From 3e9c5dd7699cadbdec0c20999ebbcd8f6ac16d9e Mon Sep 17 00:00:00 2001
From: Andy Jost <ajost@nvidia.com>
Date: Mon, 4 May 2026 16:52:42 -0700
Subject: [PATCH 4/8] cuda.core: cover PeerAccessibleBySetProxy interface,
 batching, and edge cases

Existing peer-access tests covered the integration path well (real
copies across peers, the full transition matrix, shared-pool consistency)
but only touched ``in``, ``==``, and the property setter on the new set
proxy. After the v1.0.0 break that surfaced ~25 ``MutableSet`` methods,
nothing was pinning the type-coercion contract, the owner-filtering
behavior, the ``KeyError``/value-error paths, or the "one
``cuMemPoolSetAccess`` per bulk op" performance invariant.

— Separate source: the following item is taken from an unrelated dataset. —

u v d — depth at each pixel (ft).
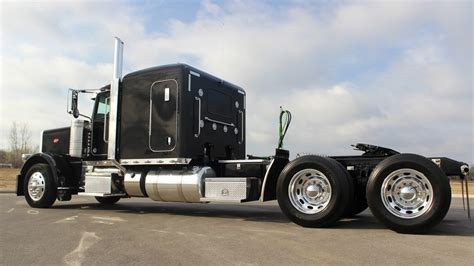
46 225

Add the following coverage in ``test_memory_peer_access.py``:

- A ``MutableSet`` conformance test using a relaxed
  ``assert_mutable_set_interface`` mode that admits subjects holding at
  most one insertable element. CI maxes at two GPUs (one peer), so the
  multi-element protocol pass cannot run there. The new
  ``support_multi_insert=False`` path takes one insertable item plus two
  non-member sentinels and exercises every ``MutableSet`` method
  (``add``/``discard``/``remove``/``pop``/``clear``/``update``,
  comparisons, isdisjoint, subset/superset, binary and in-place
  operators, ``__iter__``/``__len__``/``__repr__``).
- ``Device``/``int`` interchangeability on ``add``/``discard``/``__contains__``.
- The owner-device filtering contract on every write (silent no-op).
- Error paths: ``add(out_of_range)`` and ``add(non_coercible)`` raise
  while the lenient ``discard``/``__contains__`` paths swallow the same
  inputs; ``remove(non_member)`` raises ``KeyError``.
- "Live driver view" semantics: a proxy obtained before another wrapper
  modifies the pool reflects the change with no refresh step.
- ``__iter__`` ordering is ascending by ``device_id`` and elements are
  ``Device`` instances; ``__repr__`` includes the class name and tracks
  live contents; the getter returns the documented proxy type.
- A batching spy that monkeypatches the module-level
  ``_apply_peer_access_diff`` and asserts that every bulk op
  (``|=``/``&=``/``-=``/``^=``/``update``/``difference_update``/
  ``clear``) and the property setter issues at most one driver call,
  zero when the diff is empty.

To make the spy possible, ``_apply_peer_access_diff`` is now a
Python-visible ``def`` wrapper around a renamed
``_apply_peer_access_diff_cython`` ``cdef inline``. The proxy and the
property setter still call ``_apply_peer_access_diff`` by bare name,
which Cython resolves through the module's globals at runtime, so a
``monkeypatch.setattr(_peer_access_utils, "_apply_peer_access_diff", ...)``
intercepts them. The extra Python-level dispatch is negligible next to
``cuMemPoolSetAccess`` itself.

Co-authored-by: Cursor <cursoragent@cursor.com>
---
 .../cuda/core/_memory/_peer_access_utils.pyx  |  13 +-
 .../helpers/collection_interface_testers.py   | 197 +++++++++++++-
 cuda_core/tests/test_memory_peer_access.py    | 253 +++++++++++++++++-
 3 files changed, 458 insertions(+), 5 deletions(-)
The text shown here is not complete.